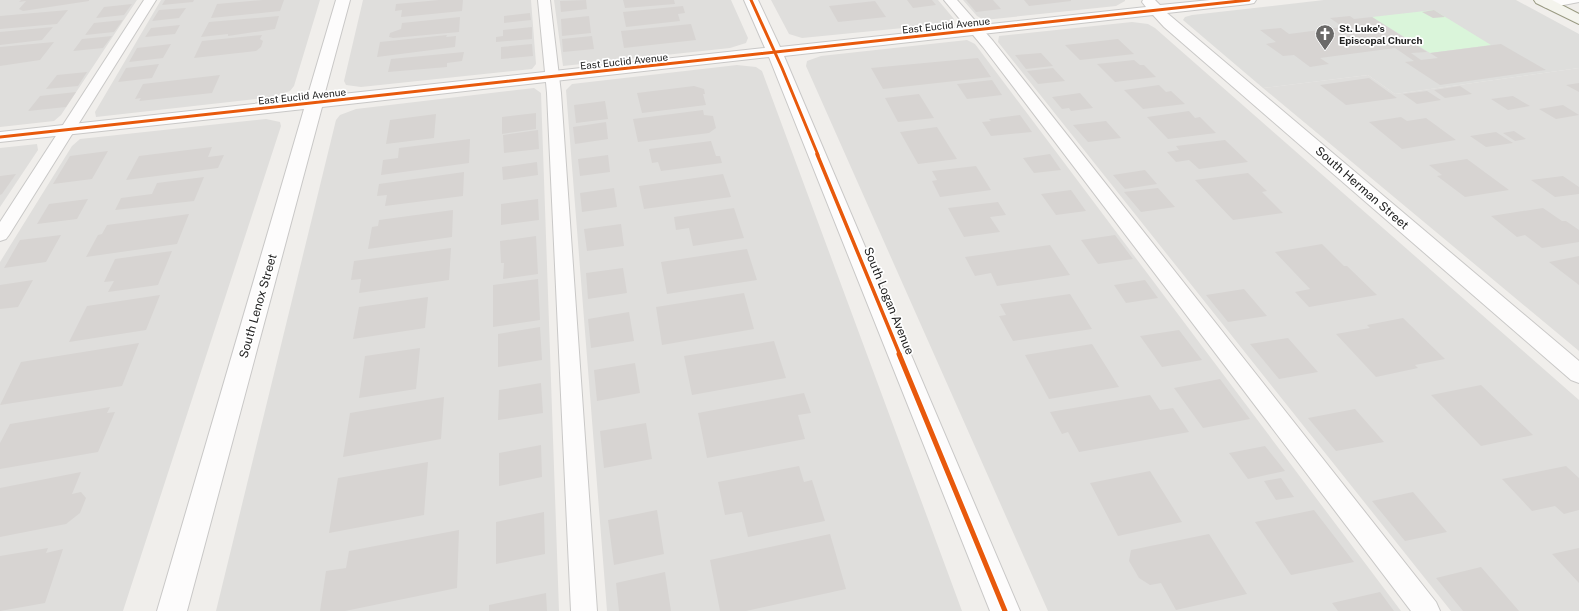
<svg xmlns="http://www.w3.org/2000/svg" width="1579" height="611" font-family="'Public Sans',sans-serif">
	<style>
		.residential { fill: #dfdedc }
		.religious { fill: #dededc }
		.park { fill: #daf5da }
		.building { fill: #d7d4d2 }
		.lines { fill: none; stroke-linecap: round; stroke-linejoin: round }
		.lane-casing { stroke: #c9c8c7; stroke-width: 2 }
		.street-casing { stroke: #c9c8c7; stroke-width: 2 }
		.secondary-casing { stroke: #999a82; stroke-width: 2 }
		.lane { fill: #fdfcfc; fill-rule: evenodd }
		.street { fill: #fdfcfc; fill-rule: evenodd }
		.secondary { fill: #f4f4ed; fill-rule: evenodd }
		.cycleway-far2-casing { stroke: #fff; stroke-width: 5 }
		.cycleway-far1-casing { stroke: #fff; stroke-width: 6 }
		.cycleway-casing { stroke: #fff; stroke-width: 8 }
		.cycleway-far2 { stroke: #e8590c; stroke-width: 3 }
		.cycleway-far1 { stroke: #e8590c; stroke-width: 3.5 }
		.cycleway { stroke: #e8590c; stroke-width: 5 }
		.labels { text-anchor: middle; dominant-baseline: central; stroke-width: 3.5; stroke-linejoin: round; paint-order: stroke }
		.far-street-label { font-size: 10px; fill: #222; stroke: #fff }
		.far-poi-label { font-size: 10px; font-weight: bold; fill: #222; stroke: #fff; text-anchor: start }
		.street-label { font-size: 12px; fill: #222; stroke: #fff }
	</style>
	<rect width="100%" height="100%" fill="#f0eeeb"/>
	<path class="residential" d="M0,0H137L61,115L54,121L0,127Z
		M161,0H320L294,86L290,91L273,97L96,117L95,112Z
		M363,0H531L536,64L532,69L361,87L346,85L344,81Z
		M554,0H731L748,38L746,43L730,48L563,66Z
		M771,0H938L954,19V23L802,38L789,34Z
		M963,0H1125V1L1116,6L984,20L977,16Z
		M1132,22L1148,24L1155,28L1579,400V611H1451L998,42L999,36Z
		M967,40L975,44L1401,611H1048L806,66L807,61L821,56Z
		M737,65L756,67L762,71L962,611H607L566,90L572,84Z
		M1579,68V351L1263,88L1368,75L1395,94Z
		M534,88L541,93L559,611H216L336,120L340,115L356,109Z
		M266,119L280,122L281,126L123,611H0V262L72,146L80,139Z
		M37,144L38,150L0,207V148Z"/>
	<path class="religious" d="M1324,0H1516L1579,34V68L1395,94L1368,75L1263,88L1183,20L1185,17L1192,15Z"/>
	<path class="park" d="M1434,10L1491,45L1430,53L1372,17Z"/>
	<path class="building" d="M21,0H89V1L23,11L19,9L26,1L19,2Z
		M165,0H194L193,2L162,5Z
		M263,0H284L280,11L211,18L217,4Z
		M439,0H463L462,11L401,17L402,10L395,11L396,4Z
		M586,0L587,9L561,12L560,1Z
		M623,0H674L675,4L625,8Z
		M907,0H932L936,5L913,8Z
		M966,0H993L1001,9L976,12Z
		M1024,0H1071V1L1029,6Z
		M875,1L886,17L838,22L829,6Z
		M132,4L124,15L96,18L104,7Z
		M683,6L685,13L678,14L680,21L626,27L623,12Z
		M186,8L179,18L152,21L159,10Z
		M68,10L57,24L0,29V16Z
		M1434,10L1445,17L1433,18L1422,12Z
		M530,13L531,20L504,23V16Z
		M279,16L275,29L228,36V34L201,37L209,22Z
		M589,16L591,33L562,36L561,19Z
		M1350,16L1354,19L1372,17L1427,52L1411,53L1421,60L1438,58L1430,53L1501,44L1546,70L1440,85L1405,62L1414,61L1395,48L1320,58L1329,64L1310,67L1294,55L1283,56L1266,44L1276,42L1260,30L1281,28L1289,34L1343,27L1330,18Z
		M460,17L459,32L393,38L389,37L390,33L401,29L402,23Z
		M123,20L114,32L85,35L94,23Z
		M691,24L696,40L624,48L621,31Z
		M180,25L175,34L145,37L151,28Z
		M53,27L42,40L0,45V32Z
		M532,27V39L496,42V37L503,36V30Z
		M262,35L260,39L263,41L261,47L256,51L194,58L202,41Z
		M447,35L446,37L456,36L455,47L377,57L380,42Z
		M112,36L103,48L73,51L82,39Z
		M592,36L594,49L563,52L562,39Z
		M1118,39L1134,54L1080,60L1065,45Z
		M54,42L40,60L0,66V47Z
		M171,44L163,58L129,62L137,48Z
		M532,44L533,56L501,59V47Z
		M464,52L462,61L447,63V67L388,72L391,59Z
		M1041,53L1053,66L1026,69L1015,55Z
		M978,58L991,77L883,89L871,68Z
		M1134,60L1140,65H1144L1156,77L1115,82L1097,64Z
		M159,64L152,78L118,82L126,68Z
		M1053,68L1065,81L1038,84L1027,71Z
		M87,72L78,86L46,89L57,75Z
		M220,75L212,93L139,101L141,98L135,99L143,84Z
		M1369,78L1397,98L1346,105L1320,85Z
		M992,80L1002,95L967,99L957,84Z
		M1579,83V92L1566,85Z
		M1159,85L1166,92L1171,91L1185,104L1143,109L1124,90Z
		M694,86L704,89L705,94H703L706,105L642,113L637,93Z
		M1460,86L1472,94L1445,98L1434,90Z
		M1427,91L1441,100L1417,104L1403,94Z
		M76,92L66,107L28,111L40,96Z
		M1080,93L1093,108L1071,111L1069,108L1062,109L1052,97Z
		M919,94L934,118L898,122L885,98Z
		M1513,96L1530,106L1508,110L1491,99Z
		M605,101L608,119L576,123L574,105Z
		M1563,105L1579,115L1556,119L1539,109Z
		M703,110L704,115L713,116L716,128L709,133L638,142L633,119Z
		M1189,111L1195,118L1200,117L1216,133L1168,139L1147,117Z
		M536,113V129L502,134V117Z
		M436,114L434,138L386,144L390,120Z
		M1020,115L1032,132L991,136L982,122L991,121L989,119Z
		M1401,117L1407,121L1426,118L1456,140L1402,149L1369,122Z
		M1106,121L1121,138L1088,142L1073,125Z
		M606,122L608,139L575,144L573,127Z
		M937,127L957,159L918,164L900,132Z
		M538,130L539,149L504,153L503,135Z
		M1514,131L1526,139L1515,141L1503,133Z
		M1496,132L1513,143L1486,147L1470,136Z
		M470,139L469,163L381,175L383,160L398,158L399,148Z
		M1225,140L1248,162L1199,169L1189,160L1176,162L1167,152L1179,150L1176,146Z
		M711,141L716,156H720L722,163L661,171L658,162L652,163L649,149Z
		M212,147L208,157L224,155L218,168L126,180L139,156Z
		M108,151L92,179L53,184L70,156Z
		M1050,154L1061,170L1034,173L1023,158Z
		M608,155L610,172L580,176L578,159Z
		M1467,159L1509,190L1465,197L1437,176L1442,175L1429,165Z
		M537,162L538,175L503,180L502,167Z
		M976,166L991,190L940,197L932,181L937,180L932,171Z
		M1145,170L1157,184L1125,189L1113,175Z
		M464,172L463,196L385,206L387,195L377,196L379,184Z
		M1248,173L1267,191L1262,192L1283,213L1233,220L1195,180Z
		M16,174L2,194L0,195V176Z
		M723,174L731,197L644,209L639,186Z
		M1563,176L1579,187V194L1555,197L1531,180Z
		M204,177L194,201L115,210L121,198L152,194L157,183Z
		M614,188L617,207L582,212L580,193Z
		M1158,188L1175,207L1141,212L1124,192Z
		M1071,190L1086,211L1056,215L1041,194Z
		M88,199L77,219L37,224L49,204Z
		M538,199L539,220L501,225V204Z
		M998,202L1006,215L990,217L1000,232L964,237L948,208Z
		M734,208L744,238L693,246L689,228L676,230L674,217Z
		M1543,208L1562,221H1566L1579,230V242L1542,248L1525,235L1517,237L1491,216Z
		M453,210L452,237L368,249L372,227L378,226L379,220Z
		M189,214L177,244L86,257L98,235L102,234L107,225Z
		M621,224L624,246L587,251L584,229Z
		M61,235L46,262L4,268L20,240Z
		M1115,235L1133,259L1098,264L1081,240Z
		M536,236L538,274L503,279L504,263H501L500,241Z
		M1322,244L1344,266H1347L1377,295L1309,307L1295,292L1310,289L1275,252Z
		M1050,245L1070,275L997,286L991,273L975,276L965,257Z
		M451,248L449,280L359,293L361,279L351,280L354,261Z
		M747,249L757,280L667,294L661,262Z
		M172,251L158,285L108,292L114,281L104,282L115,259Z
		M1579,256V285L1549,262Z
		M623,268L627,293L588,299L586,273Z
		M538,279L540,320L493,327V285Z
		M33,280L18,307L0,309V285Z
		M1145,280L1158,298L1126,303L1114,285Z
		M1244,289L1267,316L1228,322L1206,295Z
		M744,293L754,329L662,345L656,307Z
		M1070,294L1092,329L1013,341L999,316L1006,315L1000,304Z
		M160,295L146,330L69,342L87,306Z
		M428,297L425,328L353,339L359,307Z
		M629,312L634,341L591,348L588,319Z
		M1403,318L1445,359L1415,365L1418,368L1376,377L1336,334L1370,328L1367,325Z
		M540,327L542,360L498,367V334Z
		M1179,330L1202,360L1162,367L1140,336Z
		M1288,338L1318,372L1279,379L1250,344Z
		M774,341L786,378L692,395L684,356Z
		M139,343L122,386L0,405L21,362Z
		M1092,344L1119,387L1049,399L1025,355Z
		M420,348L416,389L359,398L365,356Z
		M635,363L640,393L597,401L594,370Z
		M1220,379L1250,419L1203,428L1174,388Z
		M541,383L543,413L498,420L499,390Z
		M1481,385L1533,435L1481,446L1431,395Z
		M804,393L811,413L798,415L805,439L707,458L698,413Z
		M1150,395L1160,410L1173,408L1189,432L1079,452L1068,432L1062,434L1050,412Z
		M444,397L441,439L343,457L350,413Z
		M110,407L107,413L115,412L98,452L0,469V443L10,424Z
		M1355,409L1384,442L1336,451L1308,418Z
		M646,423L652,459L604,468L600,431Z
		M541,445L542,477L499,486V453Z
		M1265,446L1285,471L1248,479L1229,453Z
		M428,462L424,515L329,533L338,478Z
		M799,466L804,482L812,480L825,521L748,537L742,512L725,515L718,482Z
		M1566,466L1579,478V510L1564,514L1555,506L1532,511L1502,479Z
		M1150,471L1182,522L1118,536L1090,483Z
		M81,472L72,494L81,492L86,498L80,513L66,524L0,537V488Z
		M1281,478L1294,497L1276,500L1264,481Z
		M1413,492L1447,532L1405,541L1372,501Z
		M657,510L664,554L614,565L608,520Z
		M1314,510L1354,562L1291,575L1255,522Z
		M544,512L545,554L496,564V522Z
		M459,530L457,588L345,611H320L326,571L346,568L349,551Z
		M830,534L846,589L746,611H720L710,560Z
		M1209,534L1247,594L1176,610L1161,583L1150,585L1139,578L1129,561L1131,550Z
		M48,548L46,553L63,549L45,603L0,611V556Z
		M1579,548V583L1552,554Z
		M1481,567L1519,611H1463L1436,578Z
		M665,572L671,611H619L616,583Z
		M1380,592L1394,611H1338L1332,603Z
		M546,593L547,611H489V605Z"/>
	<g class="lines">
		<g class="lane-casing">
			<path id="lane" d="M144,0H156L9,235L6,239L0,241V222Z
				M538,0H550L561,93L597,611H571L547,93Z
				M944,0H957L993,41L1436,602L1440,611H1411L983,47Z
				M1550,0H1579V2L1548,8L1544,7L1542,4L1544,1Z"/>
		</g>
		<g class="street-casing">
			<path id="street" d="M336,0H350L324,96L765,48L744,0H758L780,47L1146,7L1142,2L1143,0H1155L1160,5L1210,0H1256L1254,3L1249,4L1167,13L1579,361V383L1571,380L1164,27L1153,15L784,56L1020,611H990L769,57L322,107L187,611H157L304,109L0,142V132L307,98Z"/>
		</g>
		<g class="secondary-casing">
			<path id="secondary" d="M1534,0H1552L1579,14V24L1536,3Z"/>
		</g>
		<use href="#lane" class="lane"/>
		<use href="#street" class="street"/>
		<use href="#secondary" class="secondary"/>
		<g class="cycleway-far2-casing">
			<path id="cycleway-far2" d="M751,0L782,68L818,155
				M0,137L1249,0"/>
		</g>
		<g class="cycleway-far1-casing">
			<path id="cycleway-far1" d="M817,154L900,355"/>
		</g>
		<g class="cycleway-casing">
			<path id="cycleway" d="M899,354L1005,611"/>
		</g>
		<use href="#cycleway-far2" class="cycleway-far2"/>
		<use href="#cycleway-far1" class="cycleway-far1"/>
		<use href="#cycleway" class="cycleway"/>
	</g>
	<defs>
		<g id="church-pin" transform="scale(1)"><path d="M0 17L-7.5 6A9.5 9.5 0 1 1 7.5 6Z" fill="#6a6968" stroke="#fff"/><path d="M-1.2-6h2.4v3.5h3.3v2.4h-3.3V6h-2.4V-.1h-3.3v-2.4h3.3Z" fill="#fff"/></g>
	</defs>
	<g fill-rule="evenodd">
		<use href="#church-pin" x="1325" y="34"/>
	</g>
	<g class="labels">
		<g class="far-street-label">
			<text transform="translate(946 25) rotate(-6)">East Euclid Avenue</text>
			<text transform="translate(624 61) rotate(-6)">East Euclid Avenue</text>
			<text transform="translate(302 96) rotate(-6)">East Euclid Avenue</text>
		</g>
		<g class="far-poi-label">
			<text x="1339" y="28">St. Luke's<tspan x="1339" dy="12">Episcopal Church</tspan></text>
		</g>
		<g class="street-label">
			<text transform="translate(1362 188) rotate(41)">South Herman Street</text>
			<text transform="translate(889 301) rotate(68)">South Logan Avenue</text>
			<text transform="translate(258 306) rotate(-74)">South Lenox Street</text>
		</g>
	</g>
</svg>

### TASK PROMPT
Reproduce every line of the material above that has the string "lines".

### SOLUTION
		.lines { fill: none; stroke-linecap: round; stroke-linejoin: round }
	<g class="lines">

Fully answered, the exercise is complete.